Write the Database Query:¶
You will see a screen like this:
Database URL
Learn more about Database URLs here.
Encrypting Username and Password
Learn how to store and encrypt your database username and password to be used in a query string.
Query
Type the query you want to create a table from in the Query area.
It is a good practice to fully qualify your tables by including the schema of the table.
For example, if you want to mirror an entire table:
SELECT *
FROM <schema>.<table>;
Specify the Output¶
Hit Next and specify the job title. Edit the schema and table you want to use at the output destination for the query results.
You can enable Upsert by checking the Upsert box.
Learn more about upsert at the bottom of this document.
Hit Save.
Go run the job!
Upsert¶
Any Zuar Runner Query job can be configured for upsert.

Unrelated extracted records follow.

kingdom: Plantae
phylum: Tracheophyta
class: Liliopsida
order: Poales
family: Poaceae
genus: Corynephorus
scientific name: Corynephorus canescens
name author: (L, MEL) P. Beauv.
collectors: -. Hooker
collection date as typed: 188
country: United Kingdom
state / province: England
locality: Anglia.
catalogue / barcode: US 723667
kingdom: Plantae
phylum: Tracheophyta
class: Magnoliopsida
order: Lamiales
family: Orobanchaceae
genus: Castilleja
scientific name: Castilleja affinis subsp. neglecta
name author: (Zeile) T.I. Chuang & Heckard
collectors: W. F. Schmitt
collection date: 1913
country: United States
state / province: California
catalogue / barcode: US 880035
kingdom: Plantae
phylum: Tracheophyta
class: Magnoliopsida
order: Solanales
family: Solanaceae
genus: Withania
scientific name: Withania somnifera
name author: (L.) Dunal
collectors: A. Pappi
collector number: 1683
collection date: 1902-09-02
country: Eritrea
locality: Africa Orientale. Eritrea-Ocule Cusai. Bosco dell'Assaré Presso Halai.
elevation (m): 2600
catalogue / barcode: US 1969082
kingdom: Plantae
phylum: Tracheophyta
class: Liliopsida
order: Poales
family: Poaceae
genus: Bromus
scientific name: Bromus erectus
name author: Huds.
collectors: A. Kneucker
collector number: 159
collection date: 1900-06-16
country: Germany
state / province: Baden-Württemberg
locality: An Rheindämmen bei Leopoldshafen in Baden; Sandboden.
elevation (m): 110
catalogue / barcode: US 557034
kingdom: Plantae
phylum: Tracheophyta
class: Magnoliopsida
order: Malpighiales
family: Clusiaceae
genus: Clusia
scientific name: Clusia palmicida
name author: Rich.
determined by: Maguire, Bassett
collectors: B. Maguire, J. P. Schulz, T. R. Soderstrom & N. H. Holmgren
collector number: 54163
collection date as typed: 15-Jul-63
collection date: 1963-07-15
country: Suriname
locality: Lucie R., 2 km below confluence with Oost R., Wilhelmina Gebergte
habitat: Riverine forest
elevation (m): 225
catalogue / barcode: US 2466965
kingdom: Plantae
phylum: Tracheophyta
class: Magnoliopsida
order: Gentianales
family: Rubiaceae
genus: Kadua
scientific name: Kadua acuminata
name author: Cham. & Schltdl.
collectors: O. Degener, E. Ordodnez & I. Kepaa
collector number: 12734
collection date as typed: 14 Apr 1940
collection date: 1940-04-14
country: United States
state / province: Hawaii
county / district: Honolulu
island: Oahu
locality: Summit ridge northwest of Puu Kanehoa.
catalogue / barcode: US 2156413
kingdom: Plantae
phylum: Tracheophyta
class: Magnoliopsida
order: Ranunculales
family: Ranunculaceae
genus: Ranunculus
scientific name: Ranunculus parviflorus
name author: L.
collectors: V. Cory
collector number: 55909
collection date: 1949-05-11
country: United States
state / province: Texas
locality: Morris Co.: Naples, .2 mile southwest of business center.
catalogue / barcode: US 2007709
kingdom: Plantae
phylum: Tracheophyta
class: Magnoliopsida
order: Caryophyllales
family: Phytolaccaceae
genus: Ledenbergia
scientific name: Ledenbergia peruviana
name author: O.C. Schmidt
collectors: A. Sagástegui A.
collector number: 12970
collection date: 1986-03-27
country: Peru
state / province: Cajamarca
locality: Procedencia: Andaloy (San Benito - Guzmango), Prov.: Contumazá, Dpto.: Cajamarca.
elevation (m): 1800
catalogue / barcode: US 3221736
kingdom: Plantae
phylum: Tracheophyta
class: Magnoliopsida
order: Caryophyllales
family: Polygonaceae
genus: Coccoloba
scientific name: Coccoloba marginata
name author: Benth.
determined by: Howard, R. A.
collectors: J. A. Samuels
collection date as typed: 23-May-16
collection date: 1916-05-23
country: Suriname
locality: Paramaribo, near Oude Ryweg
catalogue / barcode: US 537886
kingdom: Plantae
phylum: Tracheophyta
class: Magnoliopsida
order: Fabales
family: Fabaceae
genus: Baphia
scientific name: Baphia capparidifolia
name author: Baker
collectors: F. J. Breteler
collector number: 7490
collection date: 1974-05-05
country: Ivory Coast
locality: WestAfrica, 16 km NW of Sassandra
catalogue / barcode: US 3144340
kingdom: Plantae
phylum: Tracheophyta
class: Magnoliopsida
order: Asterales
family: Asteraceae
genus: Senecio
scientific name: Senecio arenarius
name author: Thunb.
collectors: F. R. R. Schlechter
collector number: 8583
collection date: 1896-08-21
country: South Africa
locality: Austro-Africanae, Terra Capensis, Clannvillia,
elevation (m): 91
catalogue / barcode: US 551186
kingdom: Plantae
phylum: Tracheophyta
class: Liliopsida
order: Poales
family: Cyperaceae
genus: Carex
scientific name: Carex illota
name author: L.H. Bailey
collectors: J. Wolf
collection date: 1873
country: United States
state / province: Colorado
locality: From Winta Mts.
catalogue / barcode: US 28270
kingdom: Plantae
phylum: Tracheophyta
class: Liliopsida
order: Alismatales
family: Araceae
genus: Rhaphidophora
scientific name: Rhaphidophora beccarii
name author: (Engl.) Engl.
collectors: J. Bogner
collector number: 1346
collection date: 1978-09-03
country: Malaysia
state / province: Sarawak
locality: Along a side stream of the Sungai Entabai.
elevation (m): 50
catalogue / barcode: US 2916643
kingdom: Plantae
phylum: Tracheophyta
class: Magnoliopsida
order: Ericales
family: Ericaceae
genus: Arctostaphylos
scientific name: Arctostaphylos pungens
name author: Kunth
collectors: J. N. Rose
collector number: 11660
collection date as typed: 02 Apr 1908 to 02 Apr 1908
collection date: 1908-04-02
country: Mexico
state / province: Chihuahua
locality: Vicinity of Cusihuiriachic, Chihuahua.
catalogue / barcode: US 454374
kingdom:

In addition to the standard additional steps for required for upsert,
the job config’s input requires one additional parameter,
last_modified_column
.
Here’s an example of specifying the last_modified_column
:
"input": {
"dbo": "...",
"query": [
"..."
],
"last_modified_column": "updated_at",
"use": "query.io#QueryInput"
},
The input’s query has a column named updated_at
that serves as the last_modified_column
.
Reflection¶
The default behavior in Zuar Runner is to learn the structure of data as it is piped. This is useful for data coming from APIs and flat files where there may not be a schema or data types.
This process is handled by the ExtraColumnsTransform
and ColumnsTransform``transforms
of the #Input
step:
"steps": [
{
"transforms": [
{
"use": "mitto.iov2.transform#ExtraColumnsTransform"
},
{
"use": "mitto.iov2.transform#ColumnsTransform"
}
],
"use": "mitto.iov2.steps#Input"
},
...
]
However, when using databases as a source, as in Query jobs, Zuar Runner can leverage the source database table’s schema. This is referred to as reflection. The result is that the output table can exactly mirror the input table with column names and data types.
NOTE: Reflection typically only makes sense for a SELECT * query.
To use reflect, in the steps of the job config, update the transforms
array of the #Input
step to this:
"steps": [
{
"transforms": [
{
"use": "mitto.iov2.transform#ReflectTransform",
"dbo": "{driver}://{username}:{password}@{server}:{port}/{database}",
"schema": "{schema}",
"tablename": "{tablename}"
}
],
"use": "mitto.iov2.steps#Input"
},
...
]
dbo - This is the database url of the table you are reflecting. This should match the exact
dbo
from the job’sInput
.schema - This is the schema of the input table you are reflecting.
tablename - This is the table name of the input table you are reflecting.